This Dagster project automates the process of loading datasets into Clowder, a data management system. It scans specified directories for new datasets and triggers jobs to upload them to Clowder. Features • Automatic scanning of directory structures for new datasets • Sensor-based triggering of dataset upload jobs • Configurable dataset volume paths • Integration with Clowder API for dataset uploads
First, install your Dagster code location as a Python package. By using the --editable flag, pip will install your Python package in "editable mode" so that as you develop, local code changes will automatically apply.
pip install -e ".[dev]"
- Set up the following environment variables:
•
CLOWDER_URL
: URL of your Clowder instance •CLOWDER_TOKEN
: Authentication token for Clowder API •SPACE_ID
: ID of the Clowder space where datasets will be uploaded •DATASET_DIRECTORY
: Path to the root directory containing datasets
Then, start the Dagster UI web server:
dagster dev
Open http://localhost:3000 with your browser to see the project.

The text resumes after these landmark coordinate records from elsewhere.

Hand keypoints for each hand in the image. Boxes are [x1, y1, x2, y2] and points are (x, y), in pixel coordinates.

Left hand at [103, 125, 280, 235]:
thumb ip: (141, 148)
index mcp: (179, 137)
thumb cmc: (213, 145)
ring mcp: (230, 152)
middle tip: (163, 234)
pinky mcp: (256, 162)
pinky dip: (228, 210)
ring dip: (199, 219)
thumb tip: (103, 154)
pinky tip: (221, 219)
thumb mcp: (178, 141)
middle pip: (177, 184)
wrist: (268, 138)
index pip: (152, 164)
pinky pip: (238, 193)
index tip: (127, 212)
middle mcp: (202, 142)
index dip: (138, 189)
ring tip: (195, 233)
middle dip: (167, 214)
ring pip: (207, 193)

The main components of this project are:
• DatasetVolume
: A configurable resource that represents the directory structure of datasets
• file_sensor
: A sensor that detects new datasets and triggers upload jobs
• load_clowder
: A job definition for loading datasets into Clowder
1. The `file_sensor` periodically scans the specified dataset directory
2. When new datasets are detected, it creates run requests for each dataset
3. The `load_clowder` job is triggered for each run request
4. Datasets are uploaded to Clowder using the provided API credentials
The ClowderResource
is a configurable resource that handles communication with the Clowder API.
Configuration
• clowder_url
: The base URL of the Clowder instance
• clowder_token
: Authentication token for Clowder API
• space_id
: ID of the Clowder space to use
• timeout
: Request timeout (default: 5 seconds)
• retries
: Number of retries for failed requests (default: 3)
• ssl
: Whether to verify SSL certificates (default: True)
Methods
• _get
: Performs GET requests to the Clowder API
• _post
: Performs POST requests to the Clowder API
• get_or_create_space
: Retrieves or creates a Clowder space
• create_dataset
: Creates a new dataset in Clowder
• add_files_to_dataset
: Adds files to a Clowder dataset
The clowder_dataset
asset is responsible for creating datasets and uploading files to Clowder.
Configuration
The asset uses a DatasetRequest
configuration class with the following fields:
• category
: Category for the dataset
• dataset_title
: Title of the dataset (default: “Test Dataset”)
• files
: List of file paths to upload
Functionality
1. Creates a new dataset in Clowder
2. Uploads specified files to the created dataset
3. Returns metadata about the uploaded files
You can specify new Python dependencies in setup.py
.
Tests are in the dagster_clowder_tests
directory and you can run tests using pytest
:
pytest dagster_clowder_tests
If you want to enable Dagster Schedules or Sensors for your jobs, the Dagster Daemon process must be running. This is done automatically when you run dagster dev
.
Once your Dagster Daemon is running, you can start turning on schedules and sensors for your jobs.